*That the mermaid is already here.*His thumb traced a circle on her palm. *I just have to hope she isn’t a hallucination.*
*Are you sure you aren’t the merman in this hallucination?*
Something shivered in the undercurrents of his mind. *An octopus merman? That’s a bit too Ursula for me. Wasn’t she all about bad deals and cursing people?*
*And a shark is any better?*
Could he feel the same uneasy undercurrents in her psychic voice as she felt in his? She stilled, wary.
He sensed her stillness. At least, she hoped that was all he sensed. He looked back at her, his dark eyes strangely luminous. *I happen to like sharks.*
Then I must be a real treat.She managed to keep the thought, and the bitterness that wreathed around it, inside her own head.
He liked sharks? How long would that last, when he realized she looked like this all the time?
11
Moss
They headed back down to the beach, where Carol stared at the ocean as though it had a grudge against her and she was wondering whether it was feeling particularly vengeful today.
“Okay,” she said, her veneer of confidence so thin it would shatter at a hard look. “Time to go have a scout around.”
“Underwater?”
She turned those hypnotic eyes on him. “We’ve already seen everything we can from up here.”
“And what we’ve seen is that we’re stuck on an island in the middle of nowhere. Wouldn’t we be better off starting with some breakfast?”

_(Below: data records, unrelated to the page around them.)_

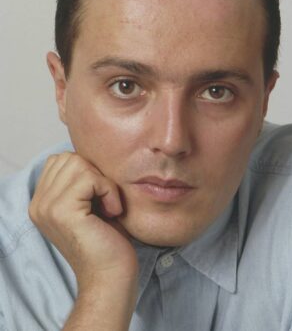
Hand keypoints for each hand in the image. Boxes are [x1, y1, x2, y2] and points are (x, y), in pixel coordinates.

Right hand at [29, 152, 137, 329]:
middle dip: (96, 175)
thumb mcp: (91, 205)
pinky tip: (111, 212)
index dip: (89, 172)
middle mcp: (38, 205)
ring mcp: (47, 208)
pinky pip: (90, 178)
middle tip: (106, 203)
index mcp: (42, 203)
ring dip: (104, 183)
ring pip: (79, 164)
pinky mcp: (63, 212)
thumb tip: (92, 155)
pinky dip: (109, 191)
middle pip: (69, 158)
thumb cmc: (109, 243)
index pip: (61, 160)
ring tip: (108, 208)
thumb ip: (82, 183)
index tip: (100, 198)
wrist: (110, 277)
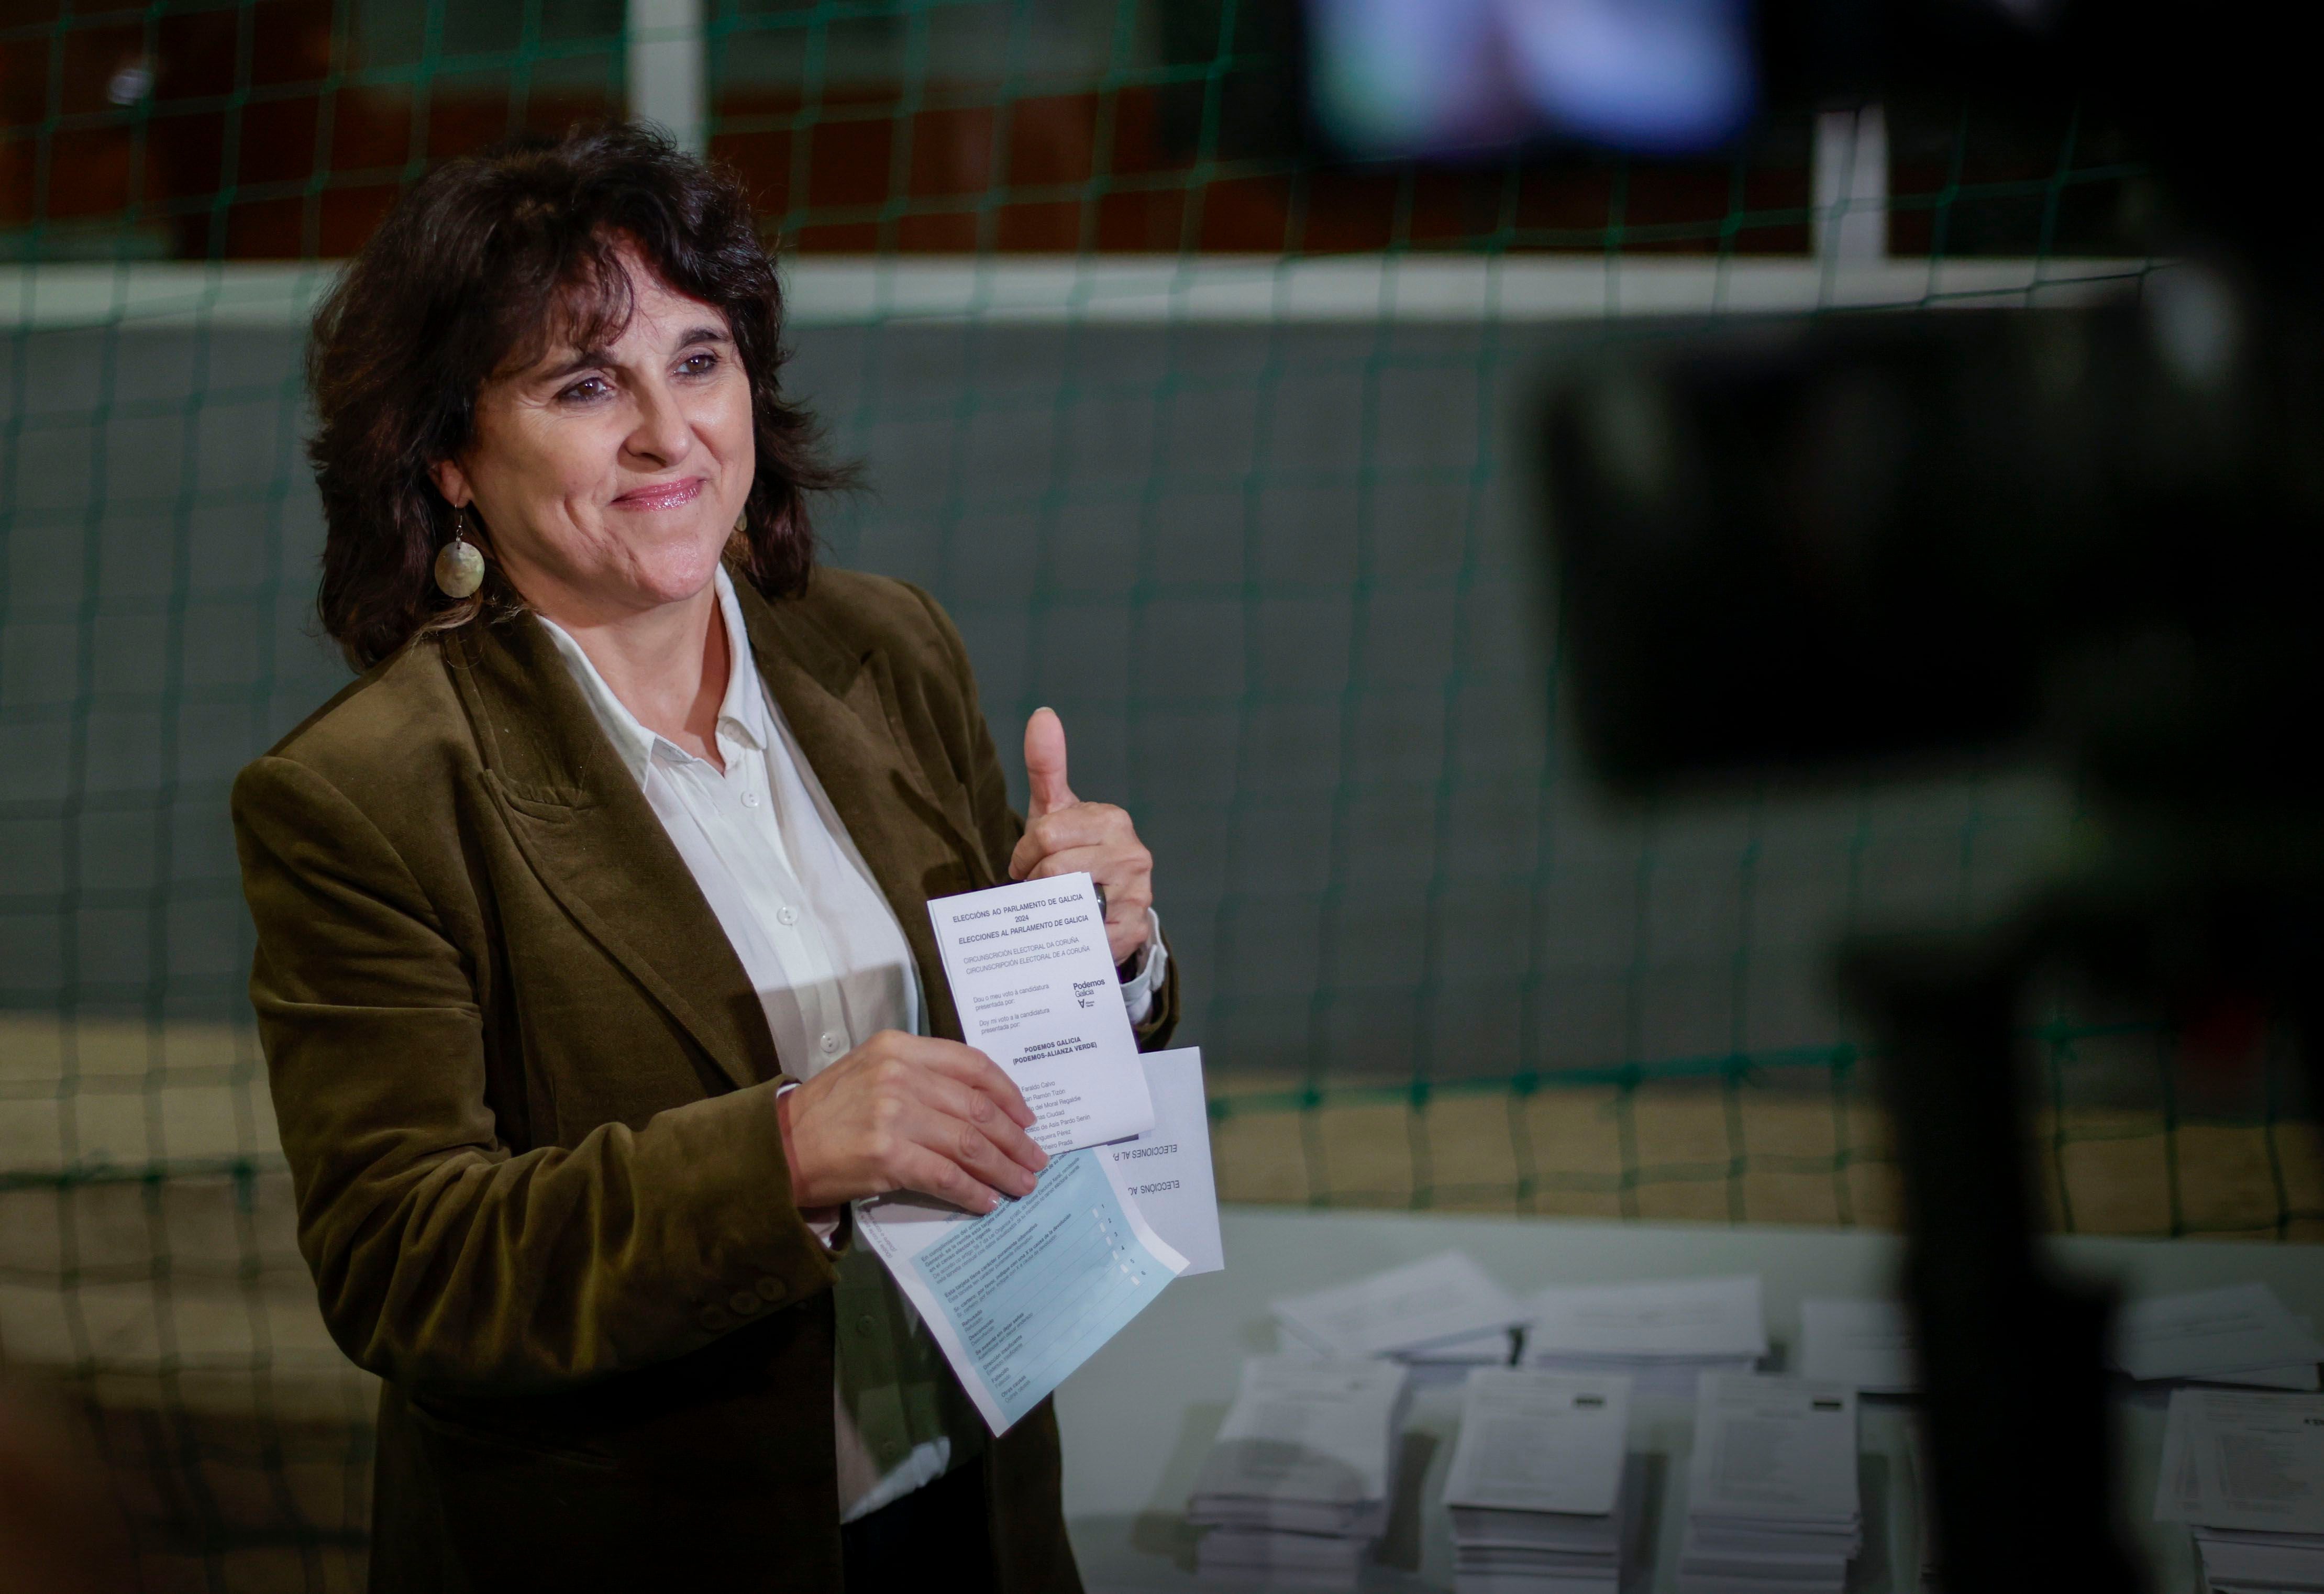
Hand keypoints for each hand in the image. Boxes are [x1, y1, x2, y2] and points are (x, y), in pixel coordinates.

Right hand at [774, 1031, 1047, 1214]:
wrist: (778, 1147)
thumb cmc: (827, 1113)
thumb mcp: (871, 1071)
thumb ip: (921, 1076)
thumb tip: (980, 1107)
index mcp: (899, 1048)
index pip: (972, 1065)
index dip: (1008, 1093)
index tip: (1027, 1117)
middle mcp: (899, 1075)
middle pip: (977, 1107)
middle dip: (1014, 1138)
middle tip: (1035, 1158)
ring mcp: (893, 1114)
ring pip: (969, 1142)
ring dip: (1002, 1167)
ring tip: (1022, 1184)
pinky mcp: (887, 1155)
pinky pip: (946, 1175)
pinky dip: (972, 1191)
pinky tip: (986, 1201)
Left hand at [1007, 707, 1154, 965]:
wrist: (1104, 906)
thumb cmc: (1072, 852)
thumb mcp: (1056, 810)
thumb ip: (1047, 765)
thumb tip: (1043, 714)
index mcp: (1112, 819)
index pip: (1046, 835)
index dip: (1025, 854)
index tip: (1028, 862)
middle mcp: (1133, 854)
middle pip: (1053, 869)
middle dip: (1034, 881)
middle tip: (1040, 886)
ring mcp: (1137, 894)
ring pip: (1065, 902)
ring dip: (1048, 907)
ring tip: (1055, 902)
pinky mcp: (1132, 930)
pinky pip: (1082, 935)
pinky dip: (1066, 934)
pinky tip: (1071, 926)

What a whinger he sounded like. And it was going to get worse, if he had to keep finding excuses not to put on his octopus form and help her explore.

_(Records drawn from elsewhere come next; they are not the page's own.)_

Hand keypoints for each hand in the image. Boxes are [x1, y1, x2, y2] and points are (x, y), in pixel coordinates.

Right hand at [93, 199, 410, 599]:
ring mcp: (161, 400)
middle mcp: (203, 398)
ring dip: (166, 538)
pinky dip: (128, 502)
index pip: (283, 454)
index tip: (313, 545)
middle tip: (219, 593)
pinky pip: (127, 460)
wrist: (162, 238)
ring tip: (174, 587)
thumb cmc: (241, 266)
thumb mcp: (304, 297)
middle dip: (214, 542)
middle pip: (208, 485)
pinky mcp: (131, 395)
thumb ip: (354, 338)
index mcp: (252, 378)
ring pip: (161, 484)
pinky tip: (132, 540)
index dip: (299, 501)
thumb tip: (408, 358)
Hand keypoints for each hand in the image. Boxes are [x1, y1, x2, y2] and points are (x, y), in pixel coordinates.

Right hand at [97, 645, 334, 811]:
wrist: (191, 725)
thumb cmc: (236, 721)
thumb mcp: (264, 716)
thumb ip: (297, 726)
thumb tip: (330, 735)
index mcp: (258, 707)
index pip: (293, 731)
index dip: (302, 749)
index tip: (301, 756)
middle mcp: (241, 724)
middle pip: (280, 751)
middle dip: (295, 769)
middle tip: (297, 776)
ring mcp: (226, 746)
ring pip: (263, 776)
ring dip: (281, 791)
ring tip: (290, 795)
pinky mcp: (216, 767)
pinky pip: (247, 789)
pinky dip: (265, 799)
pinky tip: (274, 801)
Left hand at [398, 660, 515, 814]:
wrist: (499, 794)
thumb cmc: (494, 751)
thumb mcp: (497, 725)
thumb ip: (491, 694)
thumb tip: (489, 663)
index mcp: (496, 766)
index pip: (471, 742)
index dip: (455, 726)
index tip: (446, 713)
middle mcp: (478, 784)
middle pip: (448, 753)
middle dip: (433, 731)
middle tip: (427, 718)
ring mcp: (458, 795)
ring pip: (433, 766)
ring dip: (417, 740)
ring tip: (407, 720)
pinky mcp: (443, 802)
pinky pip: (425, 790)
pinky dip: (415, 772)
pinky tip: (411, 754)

Carol shrugged. “Sure. Breakfast. We can kill two birds with one stone and grab something while we’re in the water.” She hesitated. “I hope you don’t mind your fish with bite-marks in it.”
“Pree-REE!”
“I’ll get some for you first, Maggie, don’t worry.”
“Whee-oo.”
“Only the best bite-marks for you.”
Maggie chirped and gnashed her teeth together excitedly, then looked around. The foggy image of a fridge bumped against Moss’s mind.
He laughed. “We’re going straight to the source today, kid. No refrigerated salmon steaks here.”
“Prrr?” Maggie tipped her head to one side.
“I don’t think she has any idea food doesn’t come from a cupboard,” Carol said. She stretched and shot another strange look at the ocean.
Moss nudged her mind and sensed a shiver of unease. *You don’t need to go in if you don’t want to,*he told her.
“What should I do instead? Sit around on the beach?”
“Enjoy a delicious meal?”
“I can eat while I’m swimming,” she said, still staring distractedly out to sea.
“How far are you planning on going to find anything you recognize? What are you expecting to recognize underwater, anyway?”